Чужие петлицы — Роман Тард

* * *

Доктор обошёл палату уже под вечер, когда наледь на окне из белой сделалась синей, а ходики на стене отстучали, по прикидке Воронина, часа четыре с того момента, как он впервые открыл глаза в этом теле.

Военврач оказался немолодым, грузноватым, с серым усталым лицом и жёлтыми от табака пальцами, и от его несвежего халата несло разом карболкой и махоркой, как несёт от человека, который сутками не выходит из этих стен и давно перестал замечать, чем тут пахнет. Он подсаживался к каждому на край койки тяжело, основательно, слушал, мял, выстукивал, спрашивал коротко и так же коротко, огрызком карандаша, заносил что-то в растрёпанную тетрадь, — и в каждом его движении была не казённая черствость, а та ровная, до донышка вычерпанная усталость, которая у врачей военного времени заменяет собой и сострадание, и злость. К Воронину он подошёл предпоследним, опустился со вздохом на край, нащупал жёсткими пальцами пульс и подержал, глядя при этом не на больного, а в темнеющее окно.

— Ну, лейтенант. Вернулся, стало быть, — проговорил он негромко, без всякого любопытства и без неприязни, как говорят с десятым за смену, у которого и фамилию-то запоминать незачем. — Фамилию свою назовёшь?

Воронин держал голос медленным и чуть смазанным, будто слова приходилось доставать из-под толщи ваты, и это было только наполовину притворством, потому что голова и впрямь ещё не встала на место после того, как он давеча сел слишком резко.

— Рябов.
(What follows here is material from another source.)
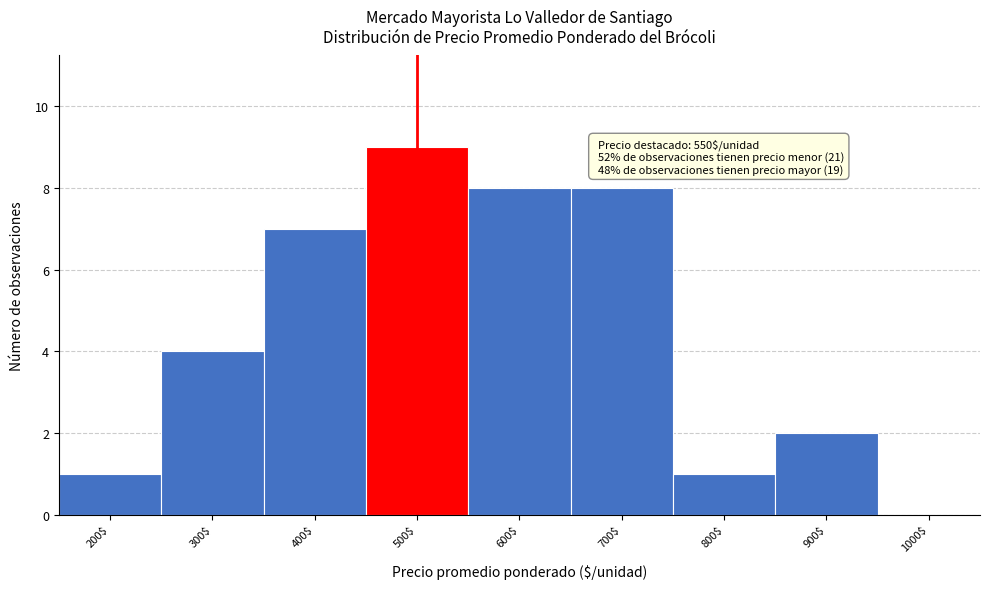

True or false: the data shows 7 at 400$.

True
Сергей Иванович.

— Год рождения помнишь?

— Восемнадцатый.

— А число нынче какое на дворе, скажешь?

Вот тут он позволил себе запнуться, и это вышло само, без усилия, и было даже правдиво ровно наполовину: дату он знал лучше доктора, но контуженому помнить её не полагалось, а полагалось как раз вот так — мучительно тянуться к ней и не дотягиваться.

— Март… — Он сделал паузу, повёл бровью, словно ловя ускользающую цифру. — А точно не скажу, товарищ военврач. Сбито всё.

— Сбито, — без укора согласился доктор и пометил что-то в тетради. — Это бывает, это не беда. Голова — она ведь штука такая: дай ей хорошую встряску, она и поплывёт, и числа из неё первым делом высыплются. А учения-то помнишь? Как тебя приложило, чем?

— Плохо помню.

И вот это уже была чистая, без всякой примеси правда, и от полноты этой правды Воронину на миг сделалось не по себе. Никакой памяти Рябова в нём не было вовсе — ни этих учений, ни лиц сослуживцев, ни того короткого мгновения, когда мёрзлую землю рвануло рядом и швырнуло парня оземь, отняв одно сознание, чтобы освободить место другому. Чужая голова досталась ему начисто пустой, выскобленной до гладкой кости. Он не знал ни товарищей этого тела, ни его командиров, ни матери, что ждёт где-то писем, ни девушки, если она была, — и каждое имя, какое здесь однажды при нём произнесут, ляжет под ногу тихой, терпеливой миной. Эту мысль он отложил в сторону, в тот холодный отдельный угол сознания, где держал всё, с чем предстояло жить и работать долго, не день и не два.